Task data:

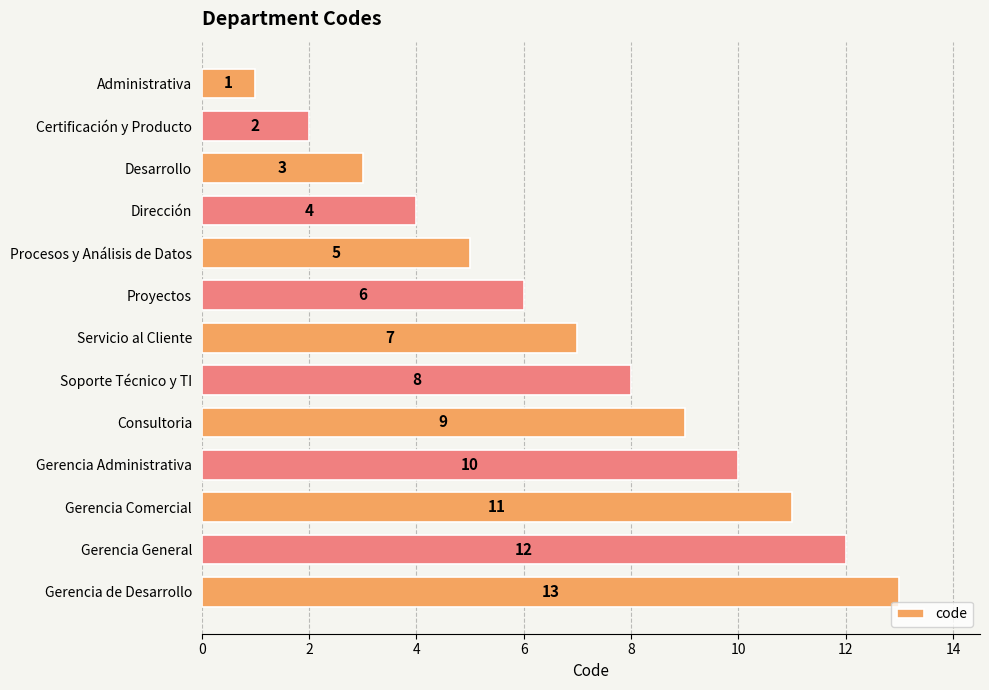

What is the maximum value shown in the chart?

13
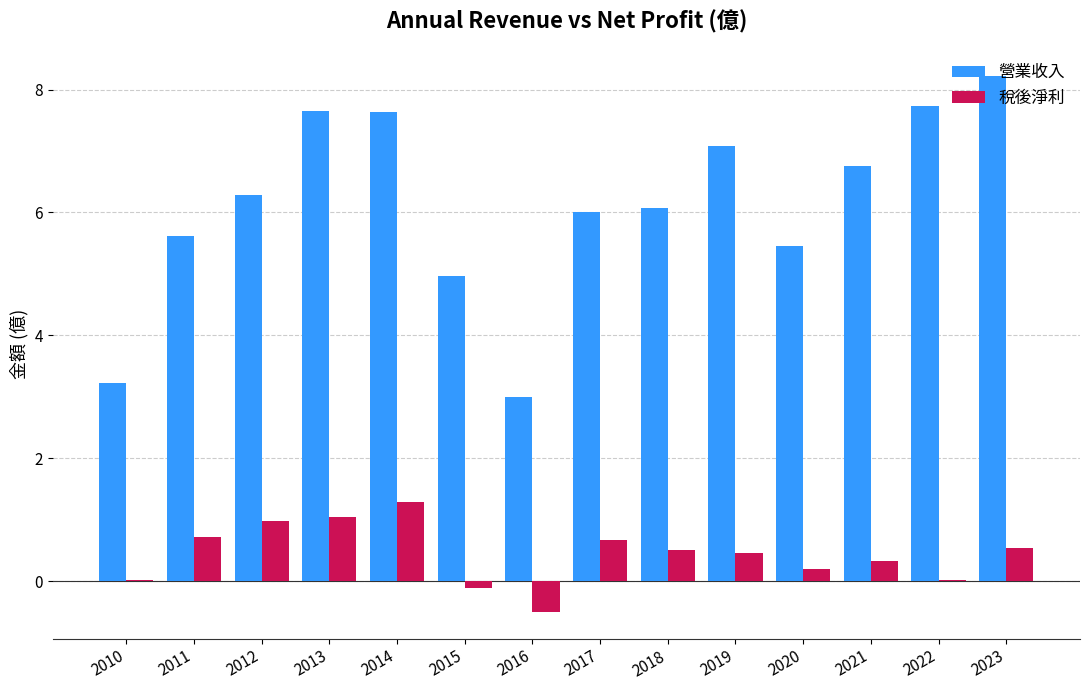

Which series has the largest total across all categories?

營業收入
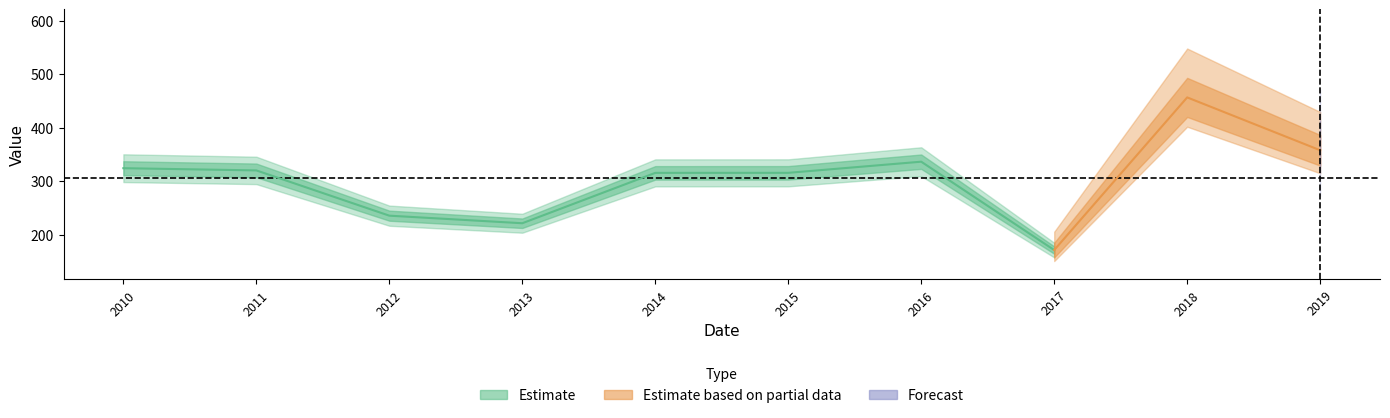

Is it true that the value at 2019-01-15 is 504.0?

False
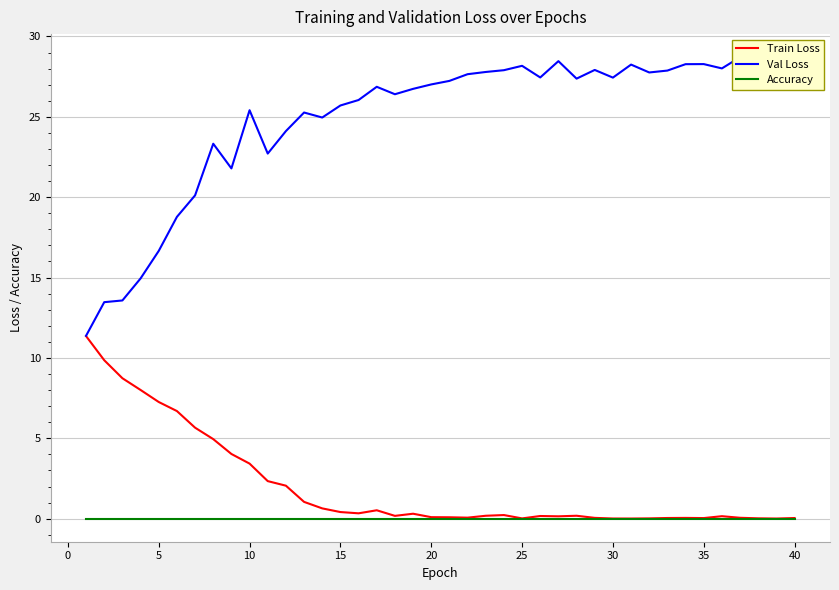

Is the value of Accuracy at 11 greater than the value of Val Loss at 25?

No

Work required:
Return the text of all the items above word for word, without the pictures.

Answer box:
What is the maximum value shown in the chart?

13

Which series has the largest total across all categories?

營業收入

Is it true that the value at 2019-01-15 is 504.0?

False

Is the value of Accuracy at 11 greater than the value of Val Loss at 25?

No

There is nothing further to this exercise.